RE: Surrogate pairs and UTF-8

From: Addison Phillips (addison@yahoo-inc.com)
Date: Thu Jun 22 2006 - 09:46:27 CDT

  • Next message: Pavils Jurjans: "Re: Surrogate pairs and UTF-8"

    > There are cases where such JavaScript conversion is needed
    > and it's perfectly possible (and in fact easy) to convert
    > between the natural Javscript encoding, as seen in
    > string.length(), string.codeCharAt(), or string.indexOf(...),
    > and UTF-8.

    Okay, I concede that one can convert a JavaScript String's code points in an
    attempt to un-mojibake it... except please note what I said:

    > There is usually something (else) wrong when a developer is
    > trying to do this in JavaScript.

    That is, yes, one can attempt to fix one's data that way (it does rely on
    the content being interpreted as 8859-1--and if there are bytes in the 0x80
    through 0x9F range a lot of user-agents are going to interpret that as
    windows-1252, even if it is labelled as 8859-1).
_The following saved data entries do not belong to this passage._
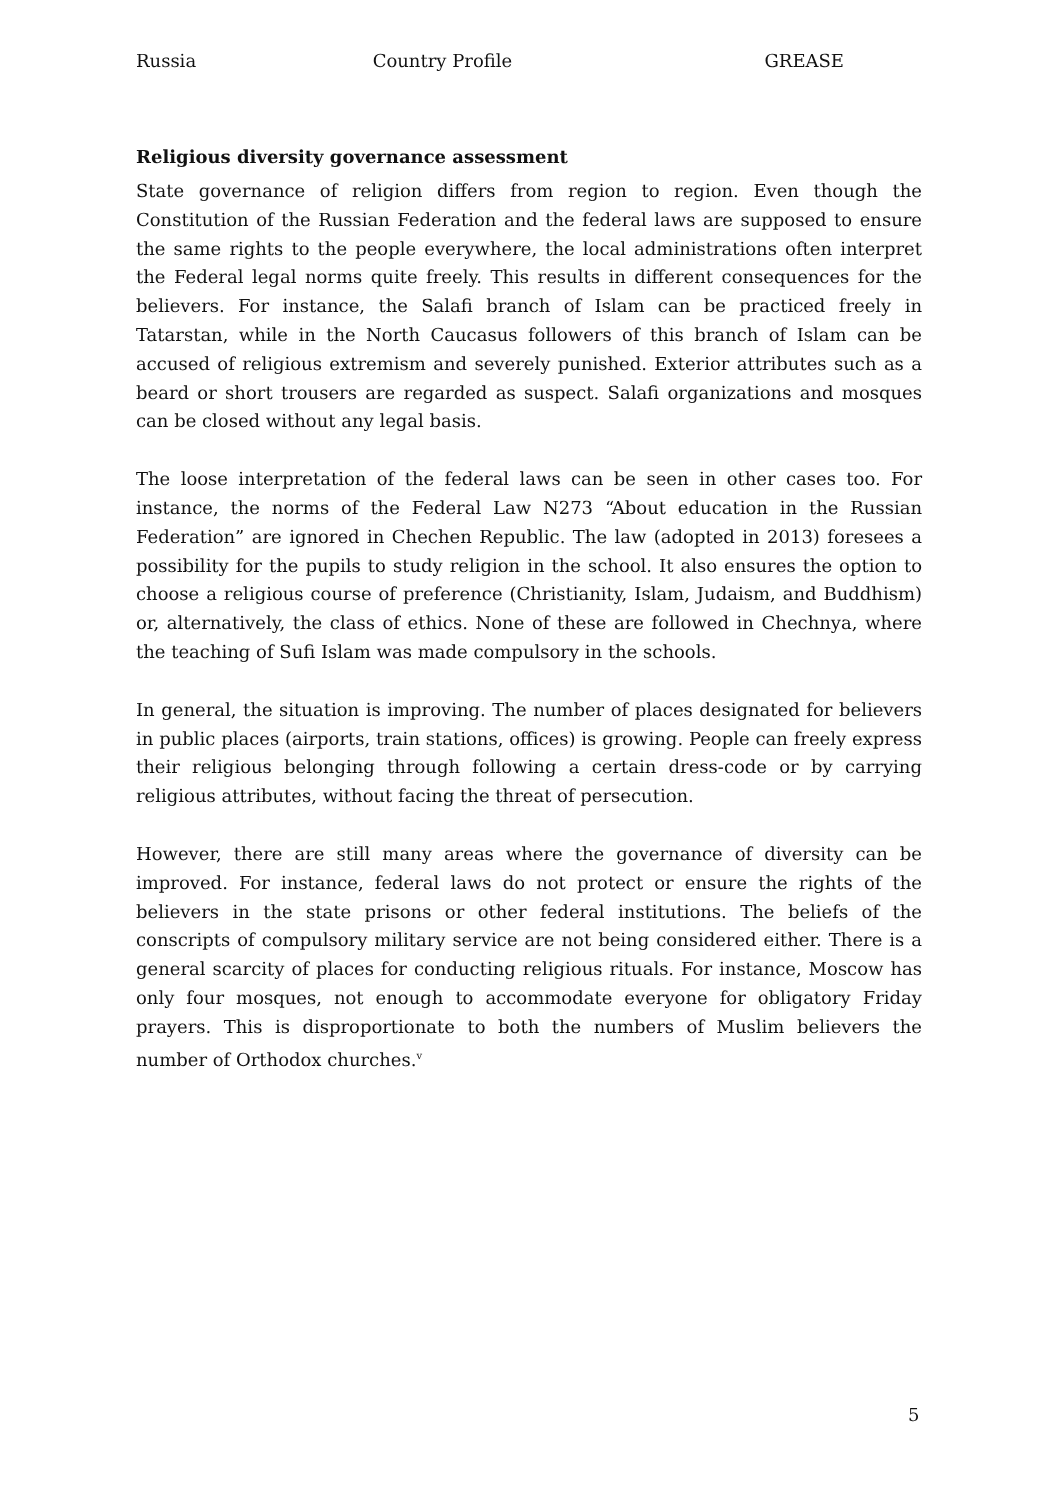Russia Country Profile GREASE
Religious diversity governance assessment
State governance of religion differs from region to region. Even though the Constitution of the Russian Federation and the federal laws are supposed to ensure the same rights to the people everywhere, the local administrations often interpret the Federal legal norms quite freely. This results in different consequences for the believers. For instance, the Salafi branch of Islam can be practiced freely in Tatarstan, while in the North Caucasus followers of this branch of Islam can be accused of religious extremism and severely punished. Exterior attributes such as a beard or short trousers are regarded as suspect. Salafi organizations and mosques can be closed without any legal basis.
The loose interpretation of the federal laws can be seen in other cases too. For instance, the norms of the Federal Law N273 “About education in the Russian Federation” are ignored in Chechen Republic. The law (adopted in 2013) foresees a possibility for the pupils to study religion in the school. It also ensures the option to choose a religious course of preference (Christianity, Islam, Judaism, and Buddhism) or, alternatively, the class of ethics. None of these are followed in Chechnya, where the teaching of Sufi Islam was made compulsory in the schools.
In general, the situation is improving. The number of places designated for believers in public places (airports, train stations, offices) is growing. People can freely express their religious belonging through following a certain dress-code or by carrying religious attributes, without facing the threat of persecution.
However, there are still many areas where the governance of diversity can be improved. For instance, federal laws do not protect or ensure the rights of the believers in the state prisons or other federal institutions. The beliefs of the conscripts of compulsory military service are not being considered either. There is a general scarcity of places for conducting religious rituals. For instance, Moscow has only four mosques, not enough to accommodate everyone for obligatory Friday prayers. This is disproportionate to both the numbers of Muslim believers the number of Orthodox churches.<sup>v</sup>
5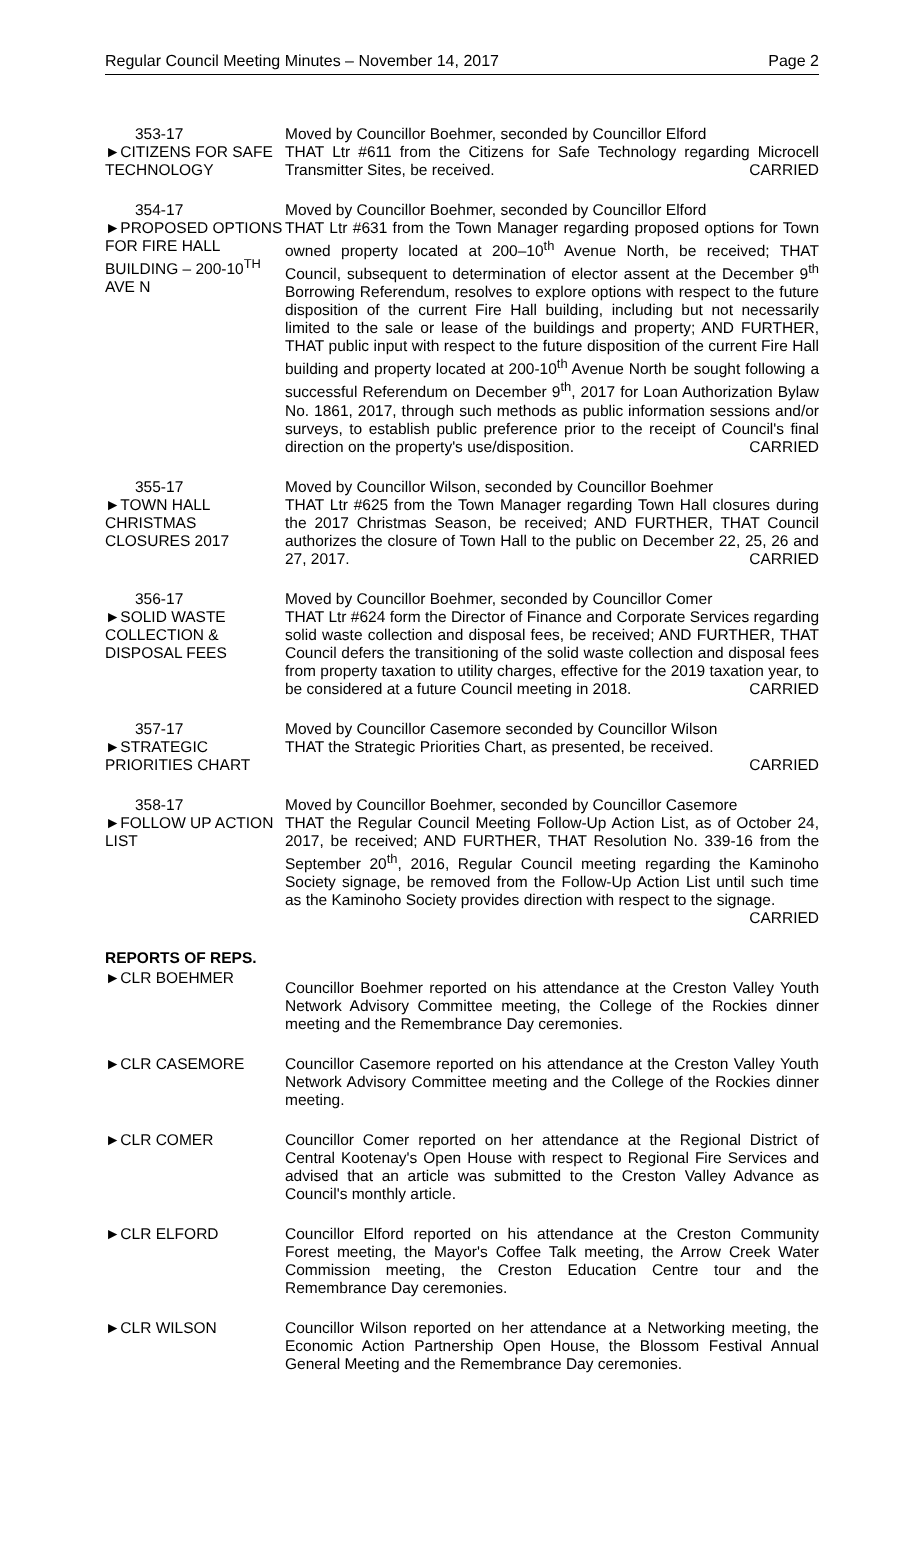Regular Council Meeting Minutes – November 14, 2017 Page 2
353-17
►CITIZENS FOR SAFE TECHNOLOGY
Moved by Councillor Boehmer, seconded by Councillor Elford
THAT Ltr #611 from the Citizens for Safe Technology regarding Microcell Transmitter Sites, be received. CARRIED
354-17
►PROPOSED OPTIONS FOR FIRE HALL BUILDING – 200-10<sup>TH</sup> AVE N
Moved by Councillor Boehmer, seconded by Councillor Elford
THAT Ltr #631 from the Town Manager regarding proposed options for Town owned property located at 200–10<sup>th</sup> Avenue North, be received; THAT Council, subsequent to determination of elector assent at the December 9<sup>th</sup> Borrowing Referendum, resolves to explore options with respect to the future disposition of the current Fire Hall building, including but not necessarily limited to the sale or lease of the buildings and property; AND FURTHER, THAT public input with respect to the future disposition of the current Fire Hall building and property located at 200-10<sup>th</sup> Avenue North be sought following a successful Referendum on December 9<sup>th</sup>, 2017 for Loan Authorization Bylaw No. 1861, 2017, through such methods as public information sessions and/or surveys, to establish public preference prior to the receipt of Council's final direction on the property's use/disposition. CARRIED
355-17
►TOWN HALL CHRISTMAS CLOSURES 2017
Moved by Councillor Wilson, seconded by Councillor Boehmer
THAT Ltr #625 from the Town Manager regarding Town Hall closures during the 2017 Christmas Season, be received; AND FURTHER, THAT Council authorizes the closure of Town Hall to the public on December 22, 25, 26 and 27, 2017. CARRIED
356-17
►SOLID WASTE COLLECTION & DISPOSAL FEES
Moved by Councillor Boehmer, seconded by Councillor Comer
THAT Ltr #624 form the Director of Finance and Corporate Services regarding solid waste collection and disposal fees, be received; AND FURTHER, THAT Council defers the transitioning of the solid waste collection and disposal fees from property taxation to utility charges, effective for the 2019 taxation year, to be considered at a future Council meeting in 2018. CARRIED
357-17
►STRATEGIC PRIORITIES CHART
Moved by Councillor Casemore seconded by Councillor Wilson
THAT the Strategic Priorities Chart, as presented, be received.
CARRIED
358-17
►FOLLOW UP ACTION LIST
Moved by Councillor Boehmer, seconded by Councillor Casemore
THAT the Regular Council Meeting Follow-Up Action List, as of October 24, 2017, be received; AND FURTHER, THAT Resolution No. 339-16 from the September 20<sup>th</sup>, 2016, Regular Council meeting regarding the Kaminoho Society signage, be removed from the Follow-Up Action List until such time as the Kaminoho Society provides direction with respect to the signage. CARRIED
REPORTS OF REPS.
►CLR BOEHMER
Councillor Boehmer reported on his attendance at the Creston Valley Youth Network Advisory Committee meeting, the College of the Rockies dinner meeting and the Remembrance Day ceremonies.
►CLR CASEMORE Councillor Casemore reported on his attendance at the Creston Valley Youth Network Advisory Committee meeting and the College of the Rockies dinner meeting.
►CLR COMER Councillor Comer reported on her attendance at the Regional District of Central Kootenay's Open House with respect to Regional Fire Services and advised that an article was submitted to the Creston Valley Advance as Council's monthly article.
►CLR ELFORD Councillor Elford reported on his attendance at the Creston Community Forest meeting, the Mayor's Coffee Talk meeting, the Arrow Creek Water Commission meeting, the Creston Education Centre tour and the Remembrance Day ceremonies.
►CLR WILSON Councillor Wilson reported on her attendance at a Networking meeting, the Economic Action Partnership Open House, the Blossom Festival Annual General Meeting and the Remembrance Day ceremonies.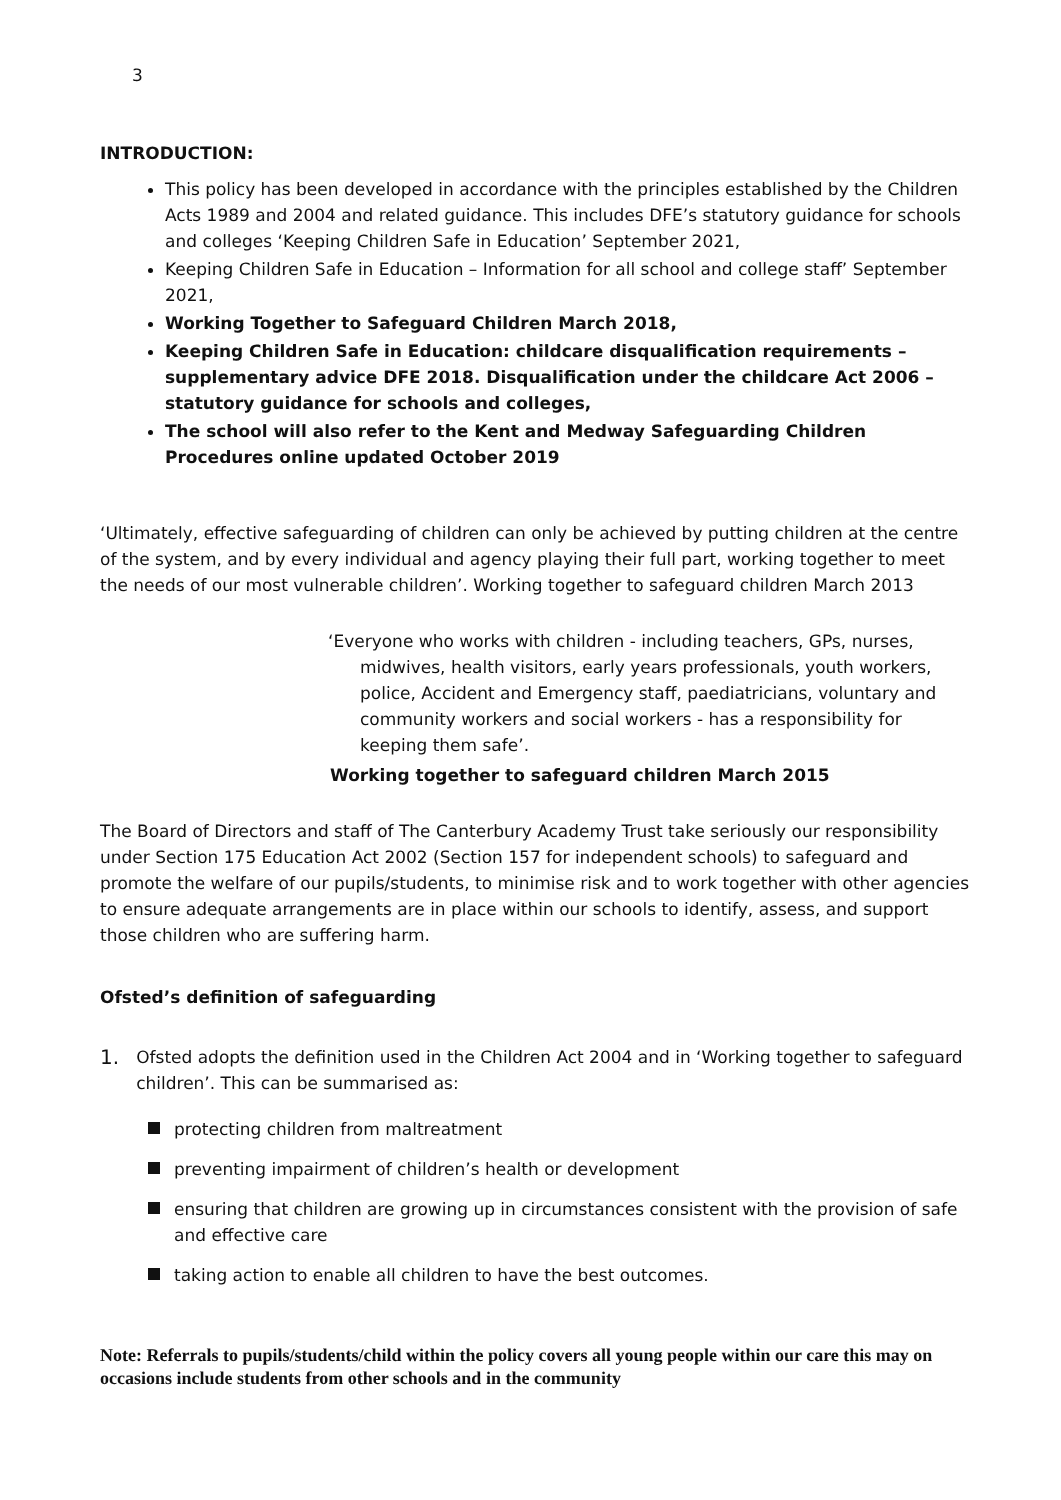3
INTRODUCTION:
This policy has been developed in accordance with the principles established by the Children Acts 1989 and 2004 and related guidance. This includes DFE’s statutory guidance for schools and colleges ‘Keeping Children Safe in Education’ September 2021,
Keeping Children Safe in Education – Information for all school and college staff’ September 2021,
Working Together to Safeguard Children March 2018,
Keeping Children Safe in Education: childcare disqualification requirements – supplementary advice DFE 2018. Disqualification under the childcare Act 2006 – statutory guidance for schools and colleges,
The school will also refer to the Kent and Medway Safeguarding Children Procedures online updated October 2019
‘Ultimately, effective safeguarding of children can only be achieved by putting children at the centre of the system, and by every individual and agency playing their full part, working together to meet the needs of our most vulnerable children’. Working together to safeguard children March 2013
‘Everyone who works with children - including teachers, GPs, nurses, midwives, health visitors, early years professionals, youth workers, police, Accident and Emergency staff, paediatricians, voluntary and community workers and social workers - has a responsibility for keeping them safe’.
Working together to safeguard children March 2015
The Board of Directors and staff of The Canterbury Academy Trust take seriously our responsibility under Section 175 Education Act 2002 (Section 157 for independent schools) to safeguard and promote the welfare of our pupils/students, to minimise risk and to work together with other agencies to ensure adequate arrangements are in place within our schools to identify, assess, and support those children who are suffering harm.
Ofsted’s definition of safeguarding
1.
Ofsted adopts the definition used in the Children Act 2004 and in ‘Working together to safeguard children’. This can be summarised as:
protecting children from maltreatment
preventing impairment of children’s health or development
ensuring that children are growing up in circumstances consistent with the provision of safe and effective care
taking action to enable all children to have the best outcomes.
Note: Referrals to pupils/students/child within the policy covers all young people within our care this may on occasions include students from other schools and in the community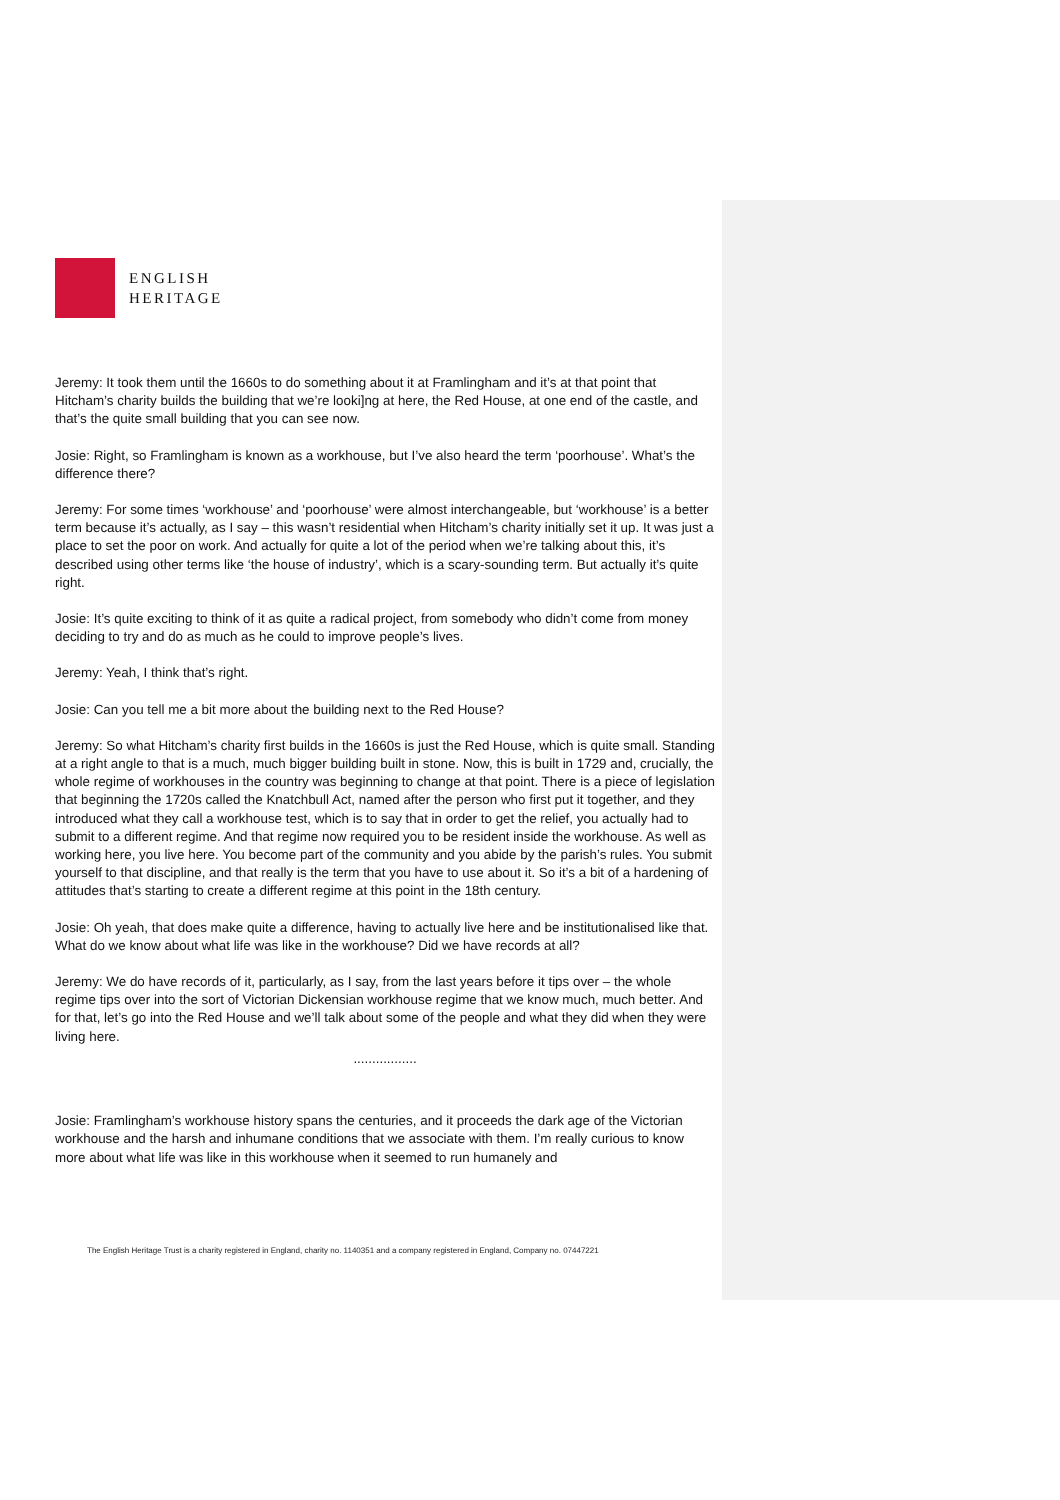ENGLISH
HERITAGE
Jeremy: It took them until the 1660s to do something about it at Framlingham and it’s at that point that Hitcham’s charity builds the building that we’re looki]ng at here, the Red House, at one end of the castle, and that’s the quite small building that you can see now.
Josie: Right, so Framlingham is known as a workhouse, but I’ve also heard the term ‘poorhouse’. What’s the difference there?
Jeremy: For some times ‘workhouse’ and ‘poorhouse’ were almost interchangeable, but ‘workhouse’ is a better term because it’s actually, as I say – this wasn’t residential when Hitcham’s charity initially set it up. It was just a place to set the poor on work. And actually for quite a lot of the period when we’re talking about this, it’s described using other terms like ‘the house of industry’, which is a scary-sounding term. But actually it’s quite right.
Josie: It’s quite exciting to think of it as quite a radical project, from somebody who didn’t come from money deciding to try and do as much as he could to improve people’s lives.
Jeremy: Yeah, I think that’s right.
Josie: Can you tell me a bit more about the building next to the Red House?
Jeremy: So what Hitcham’s charity first builds in the 1660s is just the Red House, which is quite small. Standing at a right angle to that is a much, much bigger building built in stone. Now, this is built in 1729 and, crucially, the whole regime of workhouses in the country was beginning to change at that point. There is a piece of legislation that beginning the 1720s called the Knatchbull Act, named after the person who first put it together, and they introduced what they call a workhouse test, which is to say that in order to get the relief, you actually had to submit to a different regime. And that regime now required you to be resident inside the workhouse. As well as working here, you live here. You become part of the community and you abide by the parish’s rules. You submit yourself to that discipline, and that really is the term that you have to use about it. So it’s a bit of a hardening of attitudes that’s starting to create a different regime at this point in the 18th century.
Josie: Oh yeah, that does make quite a difference, having to actually live here and be institutionalised like that. What do we know about what life was like in the workhouse? Did we have records at all?
Jeremy: We do have records of it, particularly, as I say, from the last years before it tips over – the whole regime tips over into the sort of Victorian Dickensian workhouse regime that we know much, much better. And for that, let’s go into the Red House and we’ll talk about some of the people and what they did when they were living here.
.................
Josie: Framlingham’s workhouse history spans the centuries, and it proceeds the dark age of the Victorian workhouse and the harsh and inhumane conditions that we associate with them. I’m really curious to know more about what life was like in this workhouse when it seemed to run humanely and
The English Heritage Trust is a charity registered in England, charity no. 1140351 and a company registered in England, Company no. 07447221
    > Such conversion is useful when JavaScript will be
    > used to generate documents, or some responses to servers
    > handling only the UTF-8 encoding in some specific protocol
    > (for example when you need to compute binary signatures, or
    > the encoded length in some part of this protocol).

    Uh... why not assemble a String containing the text and then set the
    Content-Type of the document to the desired encoding (UTF-8 in this case)?
    Assembling documents in UTF-8 via manual conversion is not necessary. And it
    is prone to error.

    > There's no guarantee that the Javascript string
    > will be preserved on output when it is sent to a stream using
    > a charset using a charset not completely covering the UCS.
    > (Normally such conversion from the Javascript internal
    > encoding of strings to another encoding is performed by the
    > stream object, according to its settings properties, for
    > example a HTTP or MIME message object where you can set the
    > charset used for encoding/decoding their stream).

    Yes. That's exactly what I said. Hence: what are you writing an
    encoder/decoder for?

    Addison

    Addison Phillips
    Internationalization Architect - Yahoo! Inc.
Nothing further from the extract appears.